1.DEFINITIONS


Seller: A natural or legal person, including the public legal persons, delivering goods to the consumer for commercial or professional purposes or those acting in the name or account of such provider of goods,


Consumer, Buyer: A natural person or legal entity acting for non-commercial or non-professional purposes,


Merchant: Anyone who runs a business in his/her name, even if only partially,


Goods: Software, audio, video, and other intangible goods prepared for use in movable items, residential and holiday immovable properties, and electronic media subject to purchase and sale,


Second-hand Product: A product that has been purchased and used by someone else before,


Service: The subject of any consumer transaction other than the supply of goods made or promised to be made in return for a fee or benefit,


Distance Contracts: Contracts that are concluded by using remote communication tools between the parties until and including the moment the contract is established, within the framework of a system created for the remote marketing of goods or services without the simultaneous physical presence of the seller and the consumer,


Persistent Data Storage: Any type of instrument or environment, such as a short message, e-mail, internet, disc, CD, DVD, memory card, etc., that ensures that the information received by or sent to the consumer is recorded in a way that allows this information to be examined for a reasonable period by its purpose, is copied without changing it, and allows exact access to this information,


2. SUBJECT OF THE AGREEMENT AND THE PARTIES


2.1 The subject of this Contract determines the rights and obligations of the Parties as per the provisions of the Consumer Protection Law No. 6502 and The Regulation on Distance Contracts as well as all other applicable regulations and applications related to the sales/ purchase and delivery of the product(s) ordered by the BUYER via the website shop.molturkiye.com (hereinafter referred to as WEBSITE) of the SELLER. In cases where there is no provision in the contract, the provisions of the legal legislation are applied.

[Task instructions]:
- a) Answer these from the sales contract:
(i) How does the contract define a Second-hand Product?
(ii) What law number is given for the Consumer Protection Law?
(iii) Through which website does the buyer order the products?
- b) Repeat the sales contract word for word from "2.1 The subject" to "legislation are applied.".
- c) Go on with the sales contract, picking up after its last sentence.
The records that come next are not needed for any of this work.

[Excerpts from a dataset]
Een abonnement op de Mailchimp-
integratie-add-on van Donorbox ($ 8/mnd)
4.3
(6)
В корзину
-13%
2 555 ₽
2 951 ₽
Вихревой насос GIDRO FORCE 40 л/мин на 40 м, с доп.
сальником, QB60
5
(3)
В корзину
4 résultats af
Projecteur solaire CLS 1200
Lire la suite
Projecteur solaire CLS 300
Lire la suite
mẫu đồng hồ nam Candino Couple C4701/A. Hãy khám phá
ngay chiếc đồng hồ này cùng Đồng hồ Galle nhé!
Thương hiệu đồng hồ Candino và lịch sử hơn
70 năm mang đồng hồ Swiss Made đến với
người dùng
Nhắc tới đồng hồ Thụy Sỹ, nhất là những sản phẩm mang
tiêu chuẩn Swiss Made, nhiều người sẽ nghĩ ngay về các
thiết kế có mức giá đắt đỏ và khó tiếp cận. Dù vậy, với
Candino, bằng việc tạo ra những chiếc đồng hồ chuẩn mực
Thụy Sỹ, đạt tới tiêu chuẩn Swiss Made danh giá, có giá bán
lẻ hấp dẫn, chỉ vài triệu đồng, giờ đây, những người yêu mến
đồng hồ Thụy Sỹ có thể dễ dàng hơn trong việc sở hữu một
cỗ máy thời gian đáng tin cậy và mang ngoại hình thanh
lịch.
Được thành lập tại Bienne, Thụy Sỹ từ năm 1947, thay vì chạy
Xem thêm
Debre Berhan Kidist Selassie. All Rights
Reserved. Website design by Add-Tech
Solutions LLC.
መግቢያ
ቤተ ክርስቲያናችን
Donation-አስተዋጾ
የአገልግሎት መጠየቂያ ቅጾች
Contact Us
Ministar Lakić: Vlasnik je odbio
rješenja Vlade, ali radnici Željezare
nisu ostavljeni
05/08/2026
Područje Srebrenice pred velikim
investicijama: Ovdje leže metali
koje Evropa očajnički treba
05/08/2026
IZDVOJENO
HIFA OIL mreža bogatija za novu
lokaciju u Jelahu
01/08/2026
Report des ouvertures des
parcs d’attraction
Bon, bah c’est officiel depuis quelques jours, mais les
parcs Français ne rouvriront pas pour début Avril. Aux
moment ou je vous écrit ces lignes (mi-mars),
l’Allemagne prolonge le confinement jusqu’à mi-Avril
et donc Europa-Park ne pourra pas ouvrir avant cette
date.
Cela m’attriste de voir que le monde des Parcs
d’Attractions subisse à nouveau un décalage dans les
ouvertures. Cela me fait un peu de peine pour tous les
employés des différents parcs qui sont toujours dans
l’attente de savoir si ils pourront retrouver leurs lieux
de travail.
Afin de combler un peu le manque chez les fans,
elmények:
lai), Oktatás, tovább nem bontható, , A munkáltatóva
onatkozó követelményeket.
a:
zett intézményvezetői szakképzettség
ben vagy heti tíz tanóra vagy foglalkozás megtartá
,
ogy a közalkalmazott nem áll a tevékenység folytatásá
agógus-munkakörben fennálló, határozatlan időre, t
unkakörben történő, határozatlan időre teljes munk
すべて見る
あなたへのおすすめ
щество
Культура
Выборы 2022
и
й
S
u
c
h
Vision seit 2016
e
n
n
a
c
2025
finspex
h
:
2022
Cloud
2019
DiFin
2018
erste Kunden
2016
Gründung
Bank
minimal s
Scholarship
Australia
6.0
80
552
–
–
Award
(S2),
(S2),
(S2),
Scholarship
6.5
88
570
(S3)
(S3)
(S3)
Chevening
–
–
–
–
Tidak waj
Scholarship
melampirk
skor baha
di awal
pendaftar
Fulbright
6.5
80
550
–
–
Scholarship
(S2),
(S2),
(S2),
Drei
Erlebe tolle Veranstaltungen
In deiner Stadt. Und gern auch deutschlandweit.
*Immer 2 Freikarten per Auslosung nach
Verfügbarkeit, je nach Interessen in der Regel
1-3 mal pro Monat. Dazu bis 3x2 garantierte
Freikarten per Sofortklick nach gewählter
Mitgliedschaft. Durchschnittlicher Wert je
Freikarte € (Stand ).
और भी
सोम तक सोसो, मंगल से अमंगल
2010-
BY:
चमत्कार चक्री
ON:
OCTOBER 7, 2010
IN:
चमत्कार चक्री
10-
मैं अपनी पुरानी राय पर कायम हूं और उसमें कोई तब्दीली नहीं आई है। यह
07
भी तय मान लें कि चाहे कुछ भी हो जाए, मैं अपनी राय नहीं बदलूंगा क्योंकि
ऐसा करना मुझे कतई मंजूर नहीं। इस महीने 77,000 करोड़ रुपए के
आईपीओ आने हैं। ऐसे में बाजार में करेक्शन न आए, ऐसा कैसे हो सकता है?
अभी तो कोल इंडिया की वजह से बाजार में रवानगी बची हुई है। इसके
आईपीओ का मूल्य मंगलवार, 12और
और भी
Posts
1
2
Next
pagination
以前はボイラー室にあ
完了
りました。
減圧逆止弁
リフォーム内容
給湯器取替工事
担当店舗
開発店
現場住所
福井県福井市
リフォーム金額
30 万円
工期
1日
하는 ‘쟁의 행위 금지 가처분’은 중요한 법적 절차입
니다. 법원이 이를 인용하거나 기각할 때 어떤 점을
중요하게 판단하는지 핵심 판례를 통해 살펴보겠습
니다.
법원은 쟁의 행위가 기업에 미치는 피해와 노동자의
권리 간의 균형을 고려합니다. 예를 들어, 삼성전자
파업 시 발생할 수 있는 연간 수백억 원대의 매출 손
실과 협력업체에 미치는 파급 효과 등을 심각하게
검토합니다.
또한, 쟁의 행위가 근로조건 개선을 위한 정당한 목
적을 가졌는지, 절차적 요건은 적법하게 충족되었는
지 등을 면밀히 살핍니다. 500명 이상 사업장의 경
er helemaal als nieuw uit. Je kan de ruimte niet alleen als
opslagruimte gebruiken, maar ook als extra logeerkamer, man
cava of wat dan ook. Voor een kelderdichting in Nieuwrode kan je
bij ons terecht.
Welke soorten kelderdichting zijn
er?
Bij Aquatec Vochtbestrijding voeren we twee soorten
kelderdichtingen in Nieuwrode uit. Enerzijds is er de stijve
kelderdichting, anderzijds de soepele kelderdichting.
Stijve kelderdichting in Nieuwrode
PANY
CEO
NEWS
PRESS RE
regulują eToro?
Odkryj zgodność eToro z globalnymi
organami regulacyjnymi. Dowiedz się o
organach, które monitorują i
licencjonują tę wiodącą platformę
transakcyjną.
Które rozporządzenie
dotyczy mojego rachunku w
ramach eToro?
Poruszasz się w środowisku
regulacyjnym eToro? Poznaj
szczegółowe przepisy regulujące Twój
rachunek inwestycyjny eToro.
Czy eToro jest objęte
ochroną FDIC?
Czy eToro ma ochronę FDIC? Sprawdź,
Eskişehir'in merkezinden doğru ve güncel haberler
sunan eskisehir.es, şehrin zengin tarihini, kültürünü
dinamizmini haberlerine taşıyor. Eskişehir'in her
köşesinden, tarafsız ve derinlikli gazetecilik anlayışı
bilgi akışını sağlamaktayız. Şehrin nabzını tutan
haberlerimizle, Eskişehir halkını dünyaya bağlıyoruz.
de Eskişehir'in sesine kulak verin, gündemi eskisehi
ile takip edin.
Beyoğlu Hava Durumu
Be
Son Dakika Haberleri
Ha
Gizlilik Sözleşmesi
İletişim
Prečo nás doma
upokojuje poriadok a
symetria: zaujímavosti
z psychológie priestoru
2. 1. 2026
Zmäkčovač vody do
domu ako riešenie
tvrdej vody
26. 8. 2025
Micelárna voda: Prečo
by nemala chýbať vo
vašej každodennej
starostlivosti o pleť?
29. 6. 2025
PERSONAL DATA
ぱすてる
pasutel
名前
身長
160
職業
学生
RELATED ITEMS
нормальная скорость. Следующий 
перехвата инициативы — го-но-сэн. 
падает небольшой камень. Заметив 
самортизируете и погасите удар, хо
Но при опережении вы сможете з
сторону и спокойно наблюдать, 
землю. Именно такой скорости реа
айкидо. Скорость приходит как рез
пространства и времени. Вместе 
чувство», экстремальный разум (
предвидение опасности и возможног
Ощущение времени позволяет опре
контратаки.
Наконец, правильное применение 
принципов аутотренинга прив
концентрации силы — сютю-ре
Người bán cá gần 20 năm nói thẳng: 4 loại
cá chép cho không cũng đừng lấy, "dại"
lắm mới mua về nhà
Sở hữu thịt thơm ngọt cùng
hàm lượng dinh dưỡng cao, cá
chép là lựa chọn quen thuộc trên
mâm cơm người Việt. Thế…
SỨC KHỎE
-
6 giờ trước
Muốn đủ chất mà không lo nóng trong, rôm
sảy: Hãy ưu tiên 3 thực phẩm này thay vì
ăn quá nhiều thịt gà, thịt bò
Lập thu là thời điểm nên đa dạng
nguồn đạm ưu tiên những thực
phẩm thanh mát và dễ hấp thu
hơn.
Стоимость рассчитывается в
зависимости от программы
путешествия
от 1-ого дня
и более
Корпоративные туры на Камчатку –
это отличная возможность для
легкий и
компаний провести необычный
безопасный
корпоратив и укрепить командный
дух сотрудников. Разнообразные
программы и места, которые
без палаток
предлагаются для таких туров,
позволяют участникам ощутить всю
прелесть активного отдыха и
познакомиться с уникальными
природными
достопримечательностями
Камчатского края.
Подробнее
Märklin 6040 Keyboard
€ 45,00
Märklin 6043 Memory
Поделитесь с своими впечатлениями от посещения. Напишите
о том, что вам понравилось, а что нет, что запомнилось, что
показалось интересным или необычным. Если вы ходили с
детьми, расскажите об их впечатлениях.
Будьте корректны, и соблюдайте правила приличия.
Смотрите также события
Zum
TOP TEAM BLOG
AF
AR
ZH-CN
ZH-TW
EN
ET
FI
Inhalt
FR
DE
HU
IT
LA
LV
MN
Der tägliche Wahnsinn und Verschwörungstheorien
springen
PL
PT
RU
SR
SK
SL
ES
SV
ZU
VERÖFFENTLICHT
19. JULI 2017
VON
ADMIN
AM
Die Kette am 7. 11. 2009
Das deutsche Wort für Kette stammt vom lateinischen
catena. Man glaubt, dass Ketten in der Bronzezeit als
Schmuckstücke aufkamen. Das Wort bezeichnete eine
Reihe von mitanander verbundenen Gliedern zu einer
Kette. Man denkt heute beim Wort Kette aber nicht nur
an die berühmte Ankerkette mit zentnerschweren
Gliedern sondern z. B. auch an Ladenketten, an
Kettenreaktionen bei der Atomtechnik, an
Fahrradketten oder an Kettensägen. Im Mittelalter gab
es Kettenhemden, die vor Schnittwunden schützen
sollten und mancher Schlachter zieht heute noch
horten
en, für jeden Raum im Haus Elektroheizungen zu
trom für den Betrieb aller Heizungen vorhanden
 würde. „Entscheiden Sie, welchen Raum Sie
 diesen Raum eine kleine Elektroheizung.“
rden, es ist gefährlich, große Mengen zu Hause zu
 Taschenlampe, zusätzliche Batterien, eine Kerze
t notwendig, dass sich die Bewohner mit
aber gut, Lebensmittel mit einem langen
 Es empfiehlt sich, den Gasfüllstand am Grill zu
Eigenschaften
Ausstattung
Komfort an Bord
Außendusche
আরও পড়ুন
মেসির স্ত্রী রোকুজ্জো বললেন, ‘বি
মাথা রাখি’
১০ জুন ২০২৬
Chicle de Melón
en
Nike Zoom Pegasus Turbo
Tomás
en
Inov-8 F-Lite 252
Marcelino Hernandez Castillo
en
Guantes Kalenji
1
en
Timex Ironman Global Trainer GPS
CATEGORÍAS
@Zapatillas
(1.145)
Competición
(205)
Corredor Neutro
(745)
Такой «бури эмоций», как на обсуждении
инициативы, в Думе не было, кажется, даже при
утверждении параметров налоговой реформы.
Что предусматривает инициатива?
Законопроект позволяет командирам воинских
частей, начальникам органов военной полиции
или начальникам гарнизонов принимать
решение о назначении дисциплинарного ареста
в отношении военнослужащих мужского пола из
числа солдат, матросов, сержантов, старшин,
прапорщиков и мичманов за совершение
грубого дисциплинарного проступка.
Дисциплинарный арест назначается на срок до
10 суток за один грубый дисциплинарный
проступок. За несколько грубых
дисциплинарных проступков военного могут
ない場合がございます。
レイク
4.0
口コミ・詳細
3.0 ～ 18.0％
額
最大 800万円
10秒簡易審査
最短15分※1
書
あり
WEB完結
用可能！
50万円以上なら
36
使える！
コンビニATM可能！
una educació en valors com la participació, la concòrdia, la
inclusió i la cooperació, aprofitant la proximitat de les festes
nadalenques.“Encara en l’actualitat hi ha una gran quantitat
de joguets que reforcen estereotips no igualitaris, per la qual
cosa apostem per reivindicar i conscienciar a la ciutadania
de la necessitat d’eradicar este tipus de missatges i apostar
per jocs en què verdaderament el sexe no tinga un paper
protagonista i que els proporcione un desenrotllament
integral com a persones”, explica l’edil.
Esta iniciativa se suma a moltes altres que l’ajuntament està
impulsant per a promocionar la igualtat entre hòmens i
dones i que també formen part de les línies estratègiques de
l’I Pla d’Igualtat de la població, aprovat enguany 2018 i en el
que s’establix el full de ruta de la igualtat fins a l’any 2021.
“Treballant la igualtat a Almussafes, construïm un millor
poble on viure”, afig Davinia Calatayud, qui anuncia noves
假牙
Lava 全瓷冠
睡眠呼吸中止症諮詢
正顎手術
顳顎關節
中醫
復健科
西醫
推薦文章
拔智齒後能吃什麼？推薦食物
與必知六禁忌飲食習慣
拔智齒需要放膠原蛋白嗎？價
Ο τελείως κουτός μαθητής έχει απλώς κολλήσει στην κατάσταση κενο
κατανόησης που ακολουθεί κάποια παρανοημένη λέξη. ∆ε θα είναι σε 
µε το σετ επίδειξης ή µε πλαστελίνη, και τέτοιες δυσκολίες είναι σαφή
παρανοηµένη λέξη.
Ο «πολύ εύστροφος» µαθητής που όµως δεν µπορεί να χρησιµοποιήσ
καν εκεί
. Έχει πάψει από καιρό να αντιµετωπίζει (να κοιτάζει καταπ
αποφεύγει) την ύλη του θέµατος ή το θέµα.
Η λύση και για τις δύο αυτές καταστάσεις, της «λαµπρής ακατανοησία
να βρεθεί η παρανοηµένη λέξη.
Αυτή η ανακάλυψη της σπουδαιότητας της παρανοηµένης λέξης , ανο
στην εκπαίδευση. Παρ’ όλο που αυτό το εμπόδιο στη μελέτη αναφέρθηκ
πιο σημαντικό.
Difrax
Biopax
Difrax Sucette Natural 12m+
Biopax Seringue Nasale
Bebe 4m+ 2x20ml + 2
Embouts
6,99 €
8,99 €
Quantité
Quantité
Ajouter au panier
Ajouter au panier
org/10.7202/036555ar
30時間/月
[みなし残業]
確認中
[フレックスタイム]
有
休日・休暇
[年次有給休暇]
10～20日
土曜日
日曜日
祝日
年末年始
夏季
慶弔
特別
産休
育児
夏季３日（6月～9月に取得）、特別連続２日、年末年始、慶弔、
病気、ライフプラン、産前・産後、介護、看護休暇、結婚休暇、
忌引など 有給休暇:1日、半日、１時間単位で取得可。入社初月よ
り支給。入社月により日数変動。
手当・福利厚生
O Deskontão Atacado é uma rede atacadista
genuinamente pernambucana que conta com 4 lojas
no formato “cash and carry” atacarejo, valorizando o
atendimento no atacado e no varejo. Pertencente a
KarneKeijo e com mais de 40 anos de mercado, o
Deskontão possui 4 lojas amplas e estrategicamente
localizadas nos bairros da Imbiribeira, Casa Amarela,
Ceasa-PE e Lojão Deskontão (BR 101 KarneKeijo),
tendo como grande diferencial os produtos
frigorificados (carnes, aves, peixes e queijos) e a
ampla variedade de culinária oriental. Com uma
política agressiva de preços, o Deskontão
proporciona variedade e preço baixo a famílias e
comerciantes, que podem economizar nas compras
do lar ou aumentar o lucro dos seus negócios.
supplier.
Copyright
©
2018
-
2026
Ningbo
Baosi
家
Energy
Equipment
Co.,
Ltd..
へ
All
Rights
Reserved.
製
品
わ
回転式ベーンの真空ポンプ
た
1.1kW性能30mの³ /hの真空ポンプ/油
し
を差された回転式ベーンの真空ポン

[Task-by-task results]:
- a)
(i) A product that has been purchased and used by someone else before.
(ii) No. 6502.
(iii) shop.molturkiye.com.

- b)
2.1 The subject of this Contract determines the rights and obligations of the Parties as per the provisions of the Consumer Protection Law No. 6502 and The Regulation on Distance Contracts as well as all other applicable regulations and applications related to the sales/ purchase and delivery of the product(s) ordered by the BUYER via the website shop.molturkiye.com (hereinafter referred to as WEBSITE) of the SELLER. In cases where there is no provision in the contract, the provisions of the legal legislation are applied.

- c)
2.2 This Agreement regulates the rights and obligations of the parties in accordance with provisions to “Consumer Protection Law No. 6502” and “The Regulation on Distance Contracts” in case the BUYER is a consumer.  If the BUYER is a merchant, general provisions will be applied between the parties in accordance with the relevant articles of the Turkish Code of Obligations and Turkish Commercial Code, and the rules arising from the provisions of Consumer Protection Law No. 6502 and The Regulation on Distance Contracts will not be applied in favor of the BUYER.


If the BUYER is a trader, the BUYER accepts, declares, and undertakes that the provisions of the Turkish Code of Obligations and Turkish Commercial Code will be applied.


2.3 The BUYER is informed about the basic characteristics of the goods or services subject to sale, the sales price, payment method, delivery conditions and all preliminary information about the goods or services subject to sale and the right of "withdrawal", that this preliminary information has been confirmed electronically, and then accepts and declares that the services are ordered in accordance with the provisions of this contract. Preliminary Information Form on the WEBSITE and bill are the integral parts of this Agreement.


2.4 SELLER INFORMATION


Title:


MOL TURKEY DENIZCILIK VE LOJISTIK TIC. A.Ş.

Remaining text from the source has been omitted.